Mr Obasanjo is in Dakar as head of a joint African Union-Economic Community of West African States observer mission.
At least six people have been killed in weeks of violent protests against President Abdoulaye Wade's candidacy.
His rivals say his third term bid is illegal.
Mr Obasanjo - who arrived in Dakar late on Tuesday while police once again fired tear gas to disperse protesters in the capital - is to meet the leaders of the M23 movement, which has organised the nationwide protests and wants Mr Wade to step down and not contest elections.
He will also meet key presidential candidates, including two former prime ministers, Moustapha Niasse and Idrissa Seck, and the leader of the opposition Socialist Party, Ousmane Tanor Dieng.
"My job here is, first, election observation," Mr Obasanjo told the BBC.

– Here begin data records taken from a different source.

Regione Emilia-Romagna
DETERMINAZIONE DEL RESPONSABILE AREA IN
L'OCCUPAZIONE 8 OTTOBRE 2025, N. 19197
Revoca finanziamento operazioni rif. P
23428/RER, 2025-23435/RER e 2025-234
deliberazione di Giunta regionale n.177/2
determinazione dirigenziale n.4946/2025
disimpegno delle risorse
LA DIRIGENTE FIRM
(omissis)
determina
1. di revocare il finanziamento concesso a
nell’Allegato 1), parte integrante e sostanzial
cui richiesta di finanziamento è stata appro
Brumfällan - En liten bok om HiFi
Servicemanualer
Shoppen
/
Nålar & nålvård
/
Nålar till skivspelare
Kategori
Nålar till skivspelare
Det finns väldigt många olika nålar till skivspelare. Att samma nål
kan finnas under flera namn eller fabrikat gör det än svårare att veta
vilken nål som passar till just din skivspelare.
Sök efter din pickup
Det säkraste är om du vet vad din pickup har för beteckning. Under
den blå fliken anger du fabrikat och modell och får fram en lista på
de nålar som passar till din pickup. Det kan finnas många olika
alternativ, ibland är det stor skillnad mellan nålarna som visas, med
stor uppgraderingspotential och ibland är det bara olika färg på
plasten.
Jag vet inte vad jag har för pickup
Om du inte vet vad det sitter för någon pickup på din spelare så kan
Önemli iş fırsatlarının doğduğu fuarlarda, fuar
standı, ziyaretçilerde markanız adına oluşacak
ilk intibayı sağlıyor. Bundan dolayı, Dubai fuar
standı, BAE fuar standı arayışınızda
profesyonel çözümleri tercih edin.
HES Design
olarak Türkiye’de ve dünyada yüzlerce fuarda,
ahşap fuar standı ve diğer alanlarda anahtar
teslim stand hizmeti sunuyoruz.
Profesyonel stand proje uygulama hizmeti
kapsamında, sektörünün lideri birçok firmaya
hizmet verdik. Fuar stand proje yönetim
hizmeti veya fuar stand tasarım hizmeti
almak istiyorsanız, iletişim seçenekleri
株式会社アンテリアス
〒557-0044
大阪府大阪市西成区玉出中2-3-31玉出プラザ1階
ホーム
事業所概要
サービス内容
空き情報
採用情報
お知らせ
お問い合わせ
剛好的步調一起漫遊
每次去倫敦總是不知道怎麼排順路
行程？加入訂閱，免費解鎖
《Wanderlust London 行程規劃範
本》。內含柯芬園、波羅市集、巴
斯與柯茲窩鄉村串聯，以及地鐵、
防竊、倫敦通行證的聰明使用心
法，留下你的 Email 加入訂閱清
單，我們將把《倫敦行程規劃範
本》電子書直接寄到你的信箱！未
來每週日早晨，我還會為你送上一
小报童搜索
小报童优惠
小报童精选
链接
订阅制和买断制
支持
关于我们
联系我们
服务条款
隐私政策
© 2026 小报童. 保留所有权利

"And, second, to be proactive on behalf of our two organisations [AU and Ecowas] to prevent what is undesirable and unwanted," he said.
The BBC's Umaru Fofana in Dakar says hopes are running high that Mr Obasanjo will help restore peace in Senegal - but, he says, this will be a difficult task.
The country is often held up as one of Africa's model democracies - it remains the only West African country where the army has never seized power.
But protests broke out in January after the country's highest court ruled that Mr Wade could seek a third term and banned singer Youssou Ndour from standing.
The constitution limits heads of state to two terms in office but the judges ruled that Mr Wade's first term did not count as this was before the limit was introduced.
Once a veteran opposition leader himself, Mr Wade, 85, was first elected in 2000 - ending 40 years of rule by the Socialist Party.